Ben Burtenshaw from Hugging Face advocates for coding agents to engage in advanced AI system engineering tasks, such as developing optimized CUDA kernels and fine-tuning large language models, supported by Hugging Face’s tools and libraries that facilitate collaboration and efficiency. He also presents a vision for a multi-agent autonomous AI research lab leveraging distributed roles and open-source infrastructure to enable scalable, automated experimentation and continuous improvement in AI development.
In his talk, Ben Burtenshaw from Hugging Face emphasizes the evolving role of coding agents in tackling complex AI engineering challenges, particularly in AI systems and machine learning engineering. He highlights the increasing acceptance and use of coding agents and proposes that engineers should engage with more challenging problems closer to the hardware level, such as writing custom CUDA kernels. These kernels optimize GPU performance by efficiently managing compute, memory, and overhead, with memory bandwidth often being the primary bottleneck. Hugging Face supports this effort through its kernels library, which facilitates the distribution and compatibility of optimized kernels across different hardware setups, enabling agents to contribute effectively to kernel development.

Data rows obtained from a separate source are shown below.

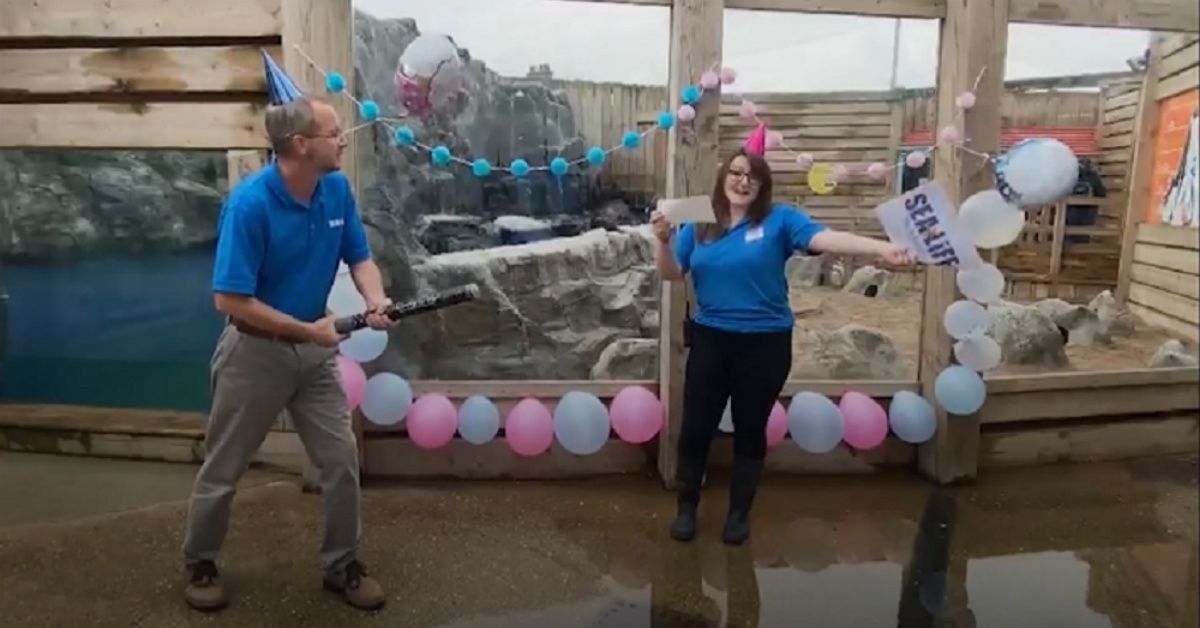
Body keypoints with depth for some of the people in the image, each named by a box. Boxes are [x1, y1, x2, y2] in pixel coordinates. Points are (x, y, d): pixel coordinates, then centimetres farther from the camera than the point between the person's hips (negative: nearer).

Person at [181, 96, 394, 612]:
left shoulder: (337, 188, -7)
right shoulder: (249, 203, -24)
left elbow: (359, 257, 2)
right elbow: (230, 300, -24)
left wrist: (376, 299, -19)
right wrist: (308, 330, -21)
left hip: (315, 350, 5)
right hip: (255, 352, -5)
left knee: (342, 459, 7)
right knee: (224, 467, 13)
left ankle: (342, 564, 25)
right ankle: (199, 564, 36)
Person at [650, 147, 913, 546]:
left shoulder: (779, 219, -6)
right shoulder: (699, 225, 5)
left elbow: (825, 238, -20)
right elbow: (671, 275, 4)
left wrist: (881, 249, -35)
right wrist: (664, 240, -15)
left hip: (765, 342, -2)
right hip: (710, 339, 2)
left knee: (750, 431, 11)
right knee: (695, 428, 6)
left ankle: (739, 513, 30)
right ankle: (686, 508, 27)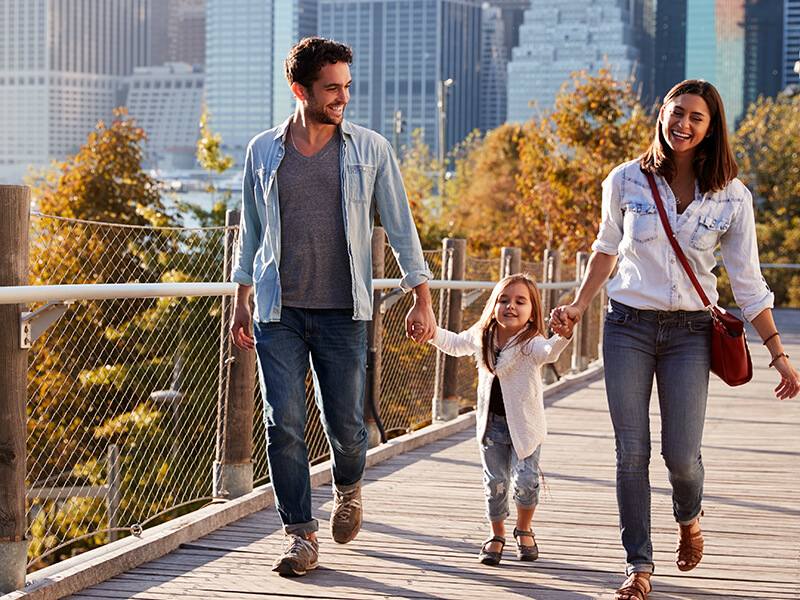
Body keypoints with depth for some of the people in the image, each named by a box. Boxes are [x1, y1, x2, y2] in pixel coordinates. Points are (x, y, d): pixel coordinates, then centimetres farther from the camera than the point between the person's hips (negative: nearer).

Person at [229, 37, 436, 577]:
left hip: (342, 314, -1)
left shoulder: (370, 150, 3)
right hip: (278, 313, 1)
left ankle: (349, 487, 35)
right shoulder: (263, 152, 6)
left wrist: (422, 300, 1)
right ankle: (301, 534, 4)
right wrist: (241, 303, 15)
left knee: (346, 424, 2)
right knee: (284, 425, -6)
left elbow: (401, 226, 6)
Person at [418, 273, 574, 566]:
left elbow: (548, 352, -43)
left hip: (525, 424, -4)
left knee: (525, 480, -11)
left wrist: (562, 337, -63)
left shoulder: (530, 343, -18)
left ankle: (523, 530, 17)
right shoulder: (480, 337, -1)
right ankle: (497, 535, 27)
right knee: (495, 482, 5)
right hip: (491, 424, 4)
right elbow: (455, 344, 22)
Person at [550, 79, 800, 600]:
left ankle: (689, 517, 32)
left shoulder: (732, 197, -2)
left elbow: (748, 282, 2)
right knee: (632, 453, -2)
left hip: (689, 332, 0)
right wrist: (579, 306, 11)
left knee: (681, 454, -4)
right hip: (628, 327, 1)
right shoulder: (627, 181, -1)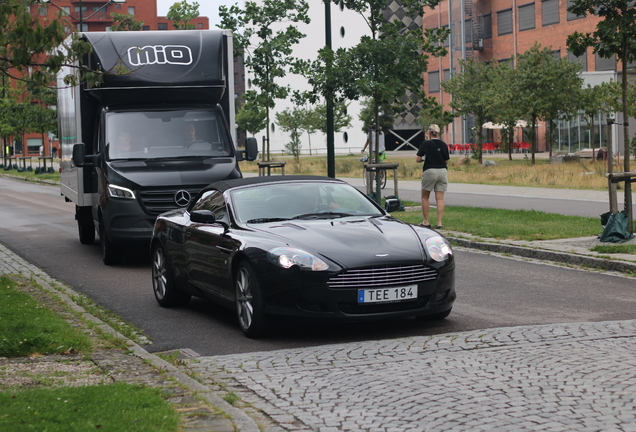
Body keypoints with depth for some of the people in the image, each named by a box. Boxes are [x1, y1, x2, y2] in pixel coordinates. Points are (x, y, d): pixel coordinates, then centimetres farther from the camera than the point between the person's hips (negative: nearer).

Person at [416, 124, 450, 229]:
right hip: (442, 171, 3)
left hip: (429, 171, -3)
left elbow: (417, 159, -8)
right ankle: (439, 222, -4)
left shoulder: (426, 144, -7)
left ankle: (426, 222, 9)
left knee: (425, 198, 10)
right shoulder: (443, 144, 3)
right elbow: (446, 161, 7)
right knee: (440, 198, 2)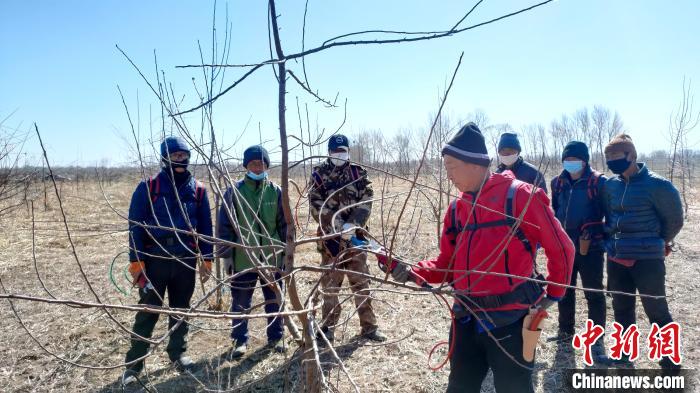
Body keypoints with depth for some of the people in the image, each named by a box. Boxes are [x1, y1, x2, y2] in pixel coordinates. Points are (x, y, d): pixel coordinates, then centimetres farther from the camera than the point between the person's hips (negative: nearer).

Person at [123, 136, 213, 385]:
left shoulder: (197, 189, 4)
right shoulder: (148, 187, -4)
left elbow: (205, 226, 8)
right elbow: (135, 225, -4)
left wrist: (206, 259, 5)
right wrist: (135, 260, -9)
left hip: (186, 260, 3)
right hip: (154, 259, -3)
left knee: (181, 310, 15)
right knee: (148, 312, 3)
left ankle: (178, 354, 32)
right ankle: (133, 364, 16)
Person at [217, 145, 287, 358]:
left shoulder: (276, 191, 1)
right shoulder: (234, 191, -4)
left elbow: (285, 224, 6)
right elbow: (224, 225, -1)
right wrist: (226, 255, -2)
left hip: (272, 257, 2)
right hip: (242, 258, -1)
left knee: (275, 300, 13)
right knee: (240, 302, 10)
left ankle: (276, 337, 30)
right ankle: (240, 340, 27)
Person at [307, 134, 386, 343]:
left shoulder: (359, 174, 7)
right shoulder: (319, 175, 1)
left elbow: (366, 202, -4)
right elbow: (316, 206, -8)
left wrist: (352, 225, -20)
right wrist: (338, 226, -20)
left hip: (356, 236, 2)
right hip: (330, 237, -1)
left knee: (362, 282, 8)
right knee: (330, 284, 8)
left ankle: (369, 326, 19)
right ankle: (328, 327, 21)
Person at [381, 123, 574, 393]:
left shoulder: (520, 196, -11)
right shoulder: (456, 208, 8)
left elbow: (561, 248, -4)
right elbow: (447, 263, 8)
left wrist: (553, 295, 1)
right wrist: (412, 273, -7)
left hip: (510, 320, -6)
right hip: (466, 319, 6)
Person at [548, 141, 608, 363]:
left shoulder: (598, 182, -10)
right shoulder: (558, 182, 6)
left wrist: (596, 233, -11)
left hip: (590, 247, -5)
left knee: (594, 294, 3)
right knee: (564, 291, 17)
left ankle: (596, 341, 14)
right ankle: (566, 332, 33)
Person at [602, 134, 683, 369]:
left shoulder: (656, 185, -13)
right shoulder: (610, 185, 3)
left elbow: (674, 220, -3)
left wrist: (655, 242, 10)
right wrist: (613, 240, 12)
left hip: (647, 259, -6)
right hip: (616, 258, 6)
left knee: (657, 311, 5)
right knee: (622, 309, 17)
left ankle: (670, 361, 22)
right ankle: (625, 354, 33)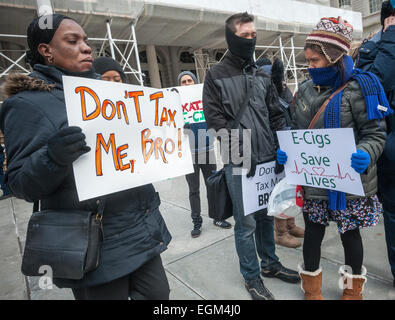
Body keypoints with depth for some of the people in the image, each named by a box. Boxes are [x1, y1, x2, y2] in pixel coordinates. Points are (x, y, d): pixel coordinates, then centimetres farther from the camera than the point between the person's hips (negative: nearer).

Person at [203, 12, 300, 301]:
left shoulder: (262, 75, 15)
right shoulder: (216, 75, -1)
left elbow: (276, 115, 14)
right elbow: (215, 119, -10)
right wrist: (241, 150, -17)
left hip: (267, 159, 5)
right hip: (239, 163, -5)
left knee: (266, 215, 17)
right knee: (246, 222, 4)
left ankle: (270, 263, 37)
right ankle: (252, 277, 23)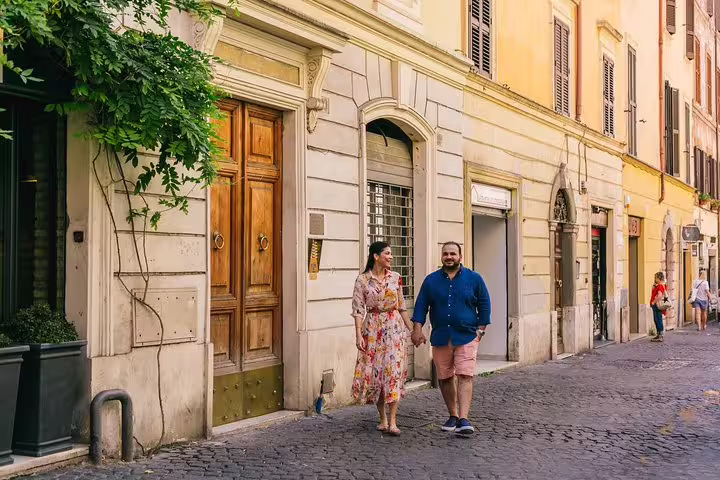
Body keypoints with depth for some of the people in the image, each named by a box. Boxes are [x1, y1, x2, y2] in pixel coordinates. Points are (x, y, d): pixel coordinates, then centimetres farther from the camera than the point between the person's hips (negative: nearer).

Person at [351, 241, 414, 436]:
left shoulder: (395, 277, 5)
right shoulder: (362, 280, -3)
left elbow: (402, 306, 12)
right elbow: (358, 309, -5)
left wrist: (411, 328, 11)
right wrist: (358, 335, -12)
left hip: (394, 327, 1)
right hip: (373, 328, -1)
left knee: (394, 369, -9)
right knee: (374, 371, 3)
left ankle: (392, 421, -9)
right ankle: (383, 418, 18)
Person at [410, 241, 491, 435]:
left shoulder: (474, 279, 4)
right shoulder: (431, 280, 7)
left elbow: (484, 305, 9)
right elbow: (421, 305, 8)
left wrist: (480, 329, 4)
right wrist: (417, 329, -2)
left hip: (466, 337, -2)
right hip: (440, 337, 3)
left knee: (465, 377, -12)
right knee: (444, 379, 8)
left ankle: (463, 419, -15)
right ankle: (453, 415, 23)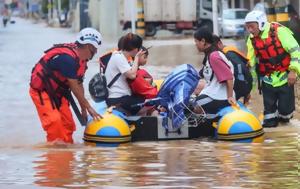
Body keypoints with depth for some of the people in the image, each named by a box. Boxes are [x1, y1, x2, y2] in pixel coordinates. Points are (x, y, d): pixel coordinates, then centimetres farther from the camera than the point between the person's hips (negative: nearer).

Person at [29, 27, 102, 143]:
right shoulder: (67, 58, -30)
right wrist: (88, 108, -19)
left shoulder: (81, 59, 1)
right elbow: (74, 87, -26)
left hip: (57, 91, 10)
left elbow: (79, 85, 6)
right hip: (41, 90, -10)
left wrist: (83, 109, 6)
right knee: (54, 121, -22)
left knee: (67, 123, 7)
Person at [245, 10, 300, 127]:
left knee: (285, 107, -4)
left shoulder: (279, 31, -14)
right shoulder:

Burtenshaw introduces the concept of “skills” as file-based contexts that agents can use to perform tasks like writing and benchmarking kernels. These skills are integrated into projects and maintained by their respective maintainers, ensuring robustness and reliability. Hugging Face also offers an experimental skills repository and a tool called upskill, which helps evaluate and improve skills by comparing model performance and efficiency. This ecosystem encourages developers and agents to collaborate on optimizing AI workloads, making it easier to adopt and benefit from custom kernels tailored to specific hardware.
The second major topic covers fine-tuning large language models (LLMs) using agents. Burtenshaw references resources and tools available on the Hugging Face hub that allow users to fine-tune models like Qwen with minimal effort, leveraging GPU resources and optimized frameworks such as Onslaught. This integration simplifies the process of improving model capabilities, such as enhancing chain-of-thought reasoning, and makes advanced model training accessible to a broader audience through well-documented workflows and available credits.
The most ambitious part of the talk is about creating a multi-agent AutoLab for autonomous AI research. Inspired by Andrej Karpathy’s Auto Research project, Burtenshaw describes a distributed system where different agents assume roles such as researcher, planner, worker, and reporter to collaboratively improve training scripts and model performance. This system uses Hugging Face tools like HF papers for literature review, HF jobs for running experiments, and Trackio for open-source experiment tracking and visualization. The modular and open nature of this setup allows for scalable, parallel experimentation and continuous improvement, effectively creating an automated AI research lab.
In conclusion, Burtenshaw stresses the importance of open primitives and transparent tools that agents can control and interact with, rather than relying solely on abstracted APIs. He asserts that the Hugging Face hub is well-equipped to support these advanced workloads with its infrastructure for storage, tracking, and compute. By embracing these tools and methodologies, AI engineers can push the boundaries of their work and scale their engineering efforts to new heights. He encourages the community to explore the shared resources, experiment with the provided examples, and contribute feedback to further advance the field.